2005年に発表された全国紙USAトゥデー、ABCニュース、スタンフォード大学医療センター共同の世論調査によると、アメリカで成人人口の5%が痛みを緩和するため鍼療法を受けているという。また、全米代替医療センター(National Center for Complementary and Alternative Medicine)でも、ここ20年間に鍼療法が急速に普及していることを報告している。

鍼療法を実践している医者の団体「米国鍼療法アカデミー」の登録メンバーも、1991年にはわずか200人だったのが今では2000人を超えるほどに膨れ上がっている。

鍼のさまざまな効果については世界保健機構(WHO)も認めている。臨床実験に基づき発表した「鍼療法お勧め疾患リスト」には、腹痛、便秘、下痢、胃酸過多、胃潰瘍、大腸炎、腸閉塞、不眠、不安症、鬱、自律神経失調症、頭痛、手術後の痛み、パーキンソン病、神経症、関節炎、リウマチ、腰痛、筋肉痛、気管支炎、喘息、風邪、耳鳴り、鼻炎、眼精疲労、白内障、近視、網膜炎、歯痛、咽頭炎、更年期障害、不妊、生理痛、冷え性、血圧、慢性疲労、免疫力強化、ストレス緩和など、多岐にわたっている。

・エビデンスも目白押し

利用者が増えれば増えるほど、求められるのが効果のエビデンス(科学的根拠)。鍼でツボを刺激すると、痛みなどさまざまな症状が緩和されることは、これまでにも数々の研究の結果、証明されている。アメリカ発の最新エビデンスをいくつか紹介しよう。

まずは、男性が原因の不妊解消から。
アメリカで男性の10%が、精子に生殖力がないと推定される。推定300万組といわれる不妊に悩むカップルの約50%は男性の精子に問題があるという。今のところ生殖力のない原因は不明だ。
バークレー生殖・女性の健康センター(Berkley Center for Reproductive Wellness & Women’s Health)の研究結果によると、鍼療法で精子の生殖力が改善されたという。精子に問題のある男性40人を対象に、鍼の効き目を調査。2つのグループに分け、5週間にわたり28人に週2回鍼をし、12人には行わなかった。その結果、鍼を受けたグループに、生殖力のある健康な精子の数が増えていることが分かったという。
一方、女性の不妊症については、2002年に発表されたドイツの研究報告で証明されており、以来、女性への不妊対策に鍼を組み入れる医者が急増しているという。

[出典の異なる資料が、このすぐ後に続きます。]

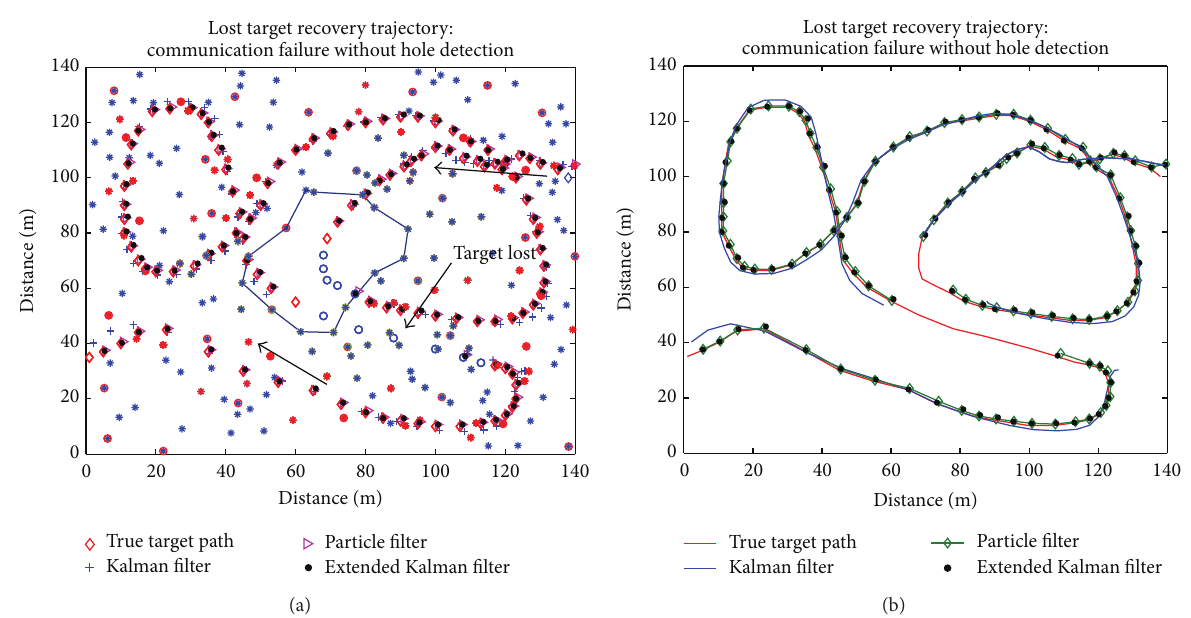
Figure 8: (a) Loss of target due to coverage hole in the WSHUN network trajectory. (b) Loss of target due to coverage hole in the WSHUN network graph.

ひざの骨関節症に対するエビデンスも話題を呼んでいる。NCCAMが資金を提供、内科学誌に掲載された研究報告では、ひざの関節症患者で50歳以上の男女570人を対象に、鍼の効果を調べた。
試験対象者を無作為に2グループにわけ、6ヶ月にわたり計23回の鍼を片方のグループに受けてもらい、もう片方のグループには偽の鍼を受けてもらった。その結果、偽の針を受けたグループに比べ、鍼グループで、8週間後に関節の動きがスムーズになったほか、6ヶ月後には関節の動きに加え、痛みが劇的に改善されたという。アメリカで関節症に苦しむ患者は約2100万人。既存医療との併用による医療効果が大きく期待されている。

そして、腰痛。1980年以降に発表された鍼療法に関する22の研究論文を分析したメリーランド大学医学部の研究報告によると、約2年間にわたりデータを分析したところ、慢性の腰痛の症状改善に効果があることが認められたという。ただし、有効性は施術を受けてから最高で6ヶ月と短期間に限られている。

また、同調査では、鍼療法を受けたグループと、誤ったツボを刺激するといった偽の鍼療法を受けたグループを比較したところ、「偽組み」に比べ「本物組み」で症状の改善が確認されたことから、鍼療法がプラセボ効果でないことも指摘している。腰痛に悩むアメリカ人は約3100万人で、年間の医療費は500億ドルといわれている。

エビデンスに裏付けられた鍼の効き目。健康から美容まで鍼療法への関心は今後もますます高まりそうだ。